Incorporating the the above two equations in Theorem 1 gives:

\begin{aligned} \frac{s}{1-s} &\geq \frac{\mathrm{TP}}{ \mathrm{TP} + \mathrm{FP} + \mathrm{FN}}\\ s&\geq \frac{\mathrm{TP}}{ 2\mathrm{TP} + \mathrm{FP} + \mathrm{FN}} = \frac{F}{2}~\blacksquare \end{aligned}

This section is heavily based on [1] with some modifications. For more details, please read the original paper. It discusses the F1 score more deeply with intriguing figures like below.

Experiment

I conducted a simple experiment to confirm the claimed property that the optimal threshold is half of the maximum F1 score.

Using the following libraries,

import numpy as np
import matplotlib.pyplot as plt
import pandas as pd
import seaborn as sns
sns.set_style("darkgrid")

from sklearn.calibration import calibration_curve
from tqdm.notebook import tqdm

I generated a balanced dataset of 20,000 samples for binary classification:

\{ (X_p, 1) \}^{10000} \cup \{ (X_n, 0) \}^{10000} \\ \mathrm{where}~ X_p \sim \mathcal{N}(0.5, 1),~ X_n \sim \mathcal{N}(-0.5, 1)

n_pos = 10000
n_neg = 10000
df = pd.concat([
                pd.DataFrame({
                    'target': [True]*n_pos,
                    'feature': np.random.normal(loc=0.5, scale=1.0, size=n_pos)
                    }),
                pd.DataFrame({
                    'target': [False]*n_neg,
                    'feature': np.random.normal(loc=-0.5, scale=1.0, size=n_neg)
                    })
], ignore_index=True)

plt.hist(df.query('target').feature, bins=20, alpha=0.5, label='True')
plt.hist(df.query('not target').feature, bins=20, alpha=0.5, label='False')
plt.legend();

Since the true distributions are known in this setting, I calculated the posteriors directly like below (that is, not predicting them). If you predict posteriors, you should check if they are properly calibrated so the condition of Corollary 1 is satisfied. As shown in the figure below, the scores are perfectly calibrated in this case.

def likelihood_gaussian(arr, mu, sigma):
    a = - (arr - mu) ** 2 / (2 * sigma ** 2)
    return np.exp(a) / ((2  * np.pi) ** 0.5 * sigma)

def posterior(arr, mu_pos, mu_neg, sigma):
    p_pos = likelihood_gaussian(arr, mu_pos, sigma)
    p_neg = likelihood_gaussian(arr, mu_neg, sigma)
    return (0.5 * p_pos) / (0.5 * p_pos + 0.5 * p_neg)

y_prob = posterior(df.feature.values, 0.5, -0.5, 1)
trues, preds = calibration_curve(df.target, y_prob, n_bins=10)
plt.plot(preds, trues, marker='o')
plt.xlabel("Posterior")
plt.ylabel("Probability being positive in each bin")
plt.xlim(([0, 1]))
plt.ylim(([0, 1]))
plt.title("Calibration plot");

Now the optimal threshold.

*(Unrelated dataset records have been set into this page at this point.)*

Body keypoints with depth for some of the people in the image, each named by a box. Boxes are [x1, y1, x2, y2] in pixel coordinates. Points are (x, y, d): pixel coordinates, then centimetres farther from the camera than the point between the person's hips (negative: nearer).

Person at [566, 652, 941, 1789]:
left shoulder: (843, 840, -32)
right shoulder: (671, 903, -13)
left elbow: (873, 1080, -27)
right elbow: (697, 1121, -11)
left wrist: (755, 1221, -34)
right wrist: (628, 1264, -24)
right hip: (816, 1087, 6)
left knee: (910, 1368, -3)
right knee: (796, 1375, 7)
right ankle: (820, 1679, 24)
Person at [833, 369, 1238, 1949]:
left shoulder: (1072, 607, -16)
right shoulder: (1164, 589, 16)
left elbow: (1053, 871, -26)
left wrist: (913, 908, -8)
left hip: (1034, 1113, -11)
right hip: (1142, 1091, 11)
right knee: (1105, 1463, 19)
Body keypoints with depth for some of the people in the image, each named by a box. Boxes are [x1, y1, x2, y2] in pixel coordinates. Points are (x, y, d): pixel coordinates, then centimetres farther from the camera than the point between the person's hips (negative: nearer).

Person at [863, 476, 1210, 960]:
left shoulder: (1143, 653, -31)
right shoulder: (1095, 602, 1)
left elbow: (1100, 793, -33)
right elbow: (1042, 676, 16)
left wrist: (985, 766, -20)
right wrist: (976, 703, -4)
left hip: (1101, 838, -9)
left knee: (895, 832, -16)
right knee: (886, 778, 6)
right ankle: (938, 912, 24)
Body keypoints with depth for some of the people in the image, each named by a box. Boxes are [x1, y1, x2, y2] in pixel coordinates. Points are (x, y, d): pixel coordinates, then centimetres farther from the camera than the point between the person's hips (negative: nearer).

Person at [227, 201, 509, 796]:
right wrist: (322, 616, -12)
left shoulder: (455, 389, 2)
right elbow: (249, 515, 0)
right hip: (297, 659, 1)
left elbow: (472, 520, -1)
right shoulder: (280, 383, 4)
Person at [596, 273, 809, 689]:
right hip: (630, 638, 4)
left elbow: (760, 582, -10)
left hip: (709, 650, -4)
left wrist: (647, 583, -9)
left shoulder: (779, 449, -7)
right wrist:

I examined every possible threshold while calculating the expected F1 score base on the posteriors, and chose the optimal threshold that gives the maximum score.

def expect_f1(y_prob, thres):
    idxs = np.where(y_prob >= thres)[0]
    tp = y_prob[idxs].sum()
    fp = len(idxs) - tp
    idxs = np.where(y_prob < thres)[0]
    fn = y_prob[idxs].sum()
    return 2*tp / (2*tp + fp + fn)

def optimal_threshold(y_prob):
    y_prob = np.sort(y_prob)[::-1]
    f1s = [expect_f1(y_prob, p) for p in y_prob]
    thres = y_prob[np.argmax(f1s)]
    return thres, f1s

thres, f1s = optimal_threshold(y_prob)
print(f"Predicted Optimal Threshold is {thres:.5f} with F1 score {expect_f1(y_prob, thres):.5f}")

Predicted Optimal Threshold is 0.35991 with F1 score 0.71965

Yes, the optimal threshold is around half the maximum F1 score!

Finally, I visualized how the expected F1 score changed against different thresholds and how the $\mathrm{F1}/2$ curve crossed the curve of the sorted posteriors at the optimal threshold point.

tmp = np.sort(y_prob)
f1s = np.array(f1s)

fig = plt.figure(figsize=(12, 6))

ax = fig.add_subplot(1, 2, 1)
ax.plot(tmp, f1s[::-1])
ax.vlines(thres, 0, 1, linestyles="--")
ax.set_xlabel('Threshold')
ax.set_ylabel("F1 score")
ax.set_ylim([0, 1]);

ax = fig.add_subplot(1, 2, 2)
ax.plot(tmp[::-1], label="Predicted probability")
ax.plot(f1s, label='F1')
ax.plot(f1s/2, label='F1/2')
ax.set_xlabel('Index')
ax.legend()
ax.set_ylim([0, 1]);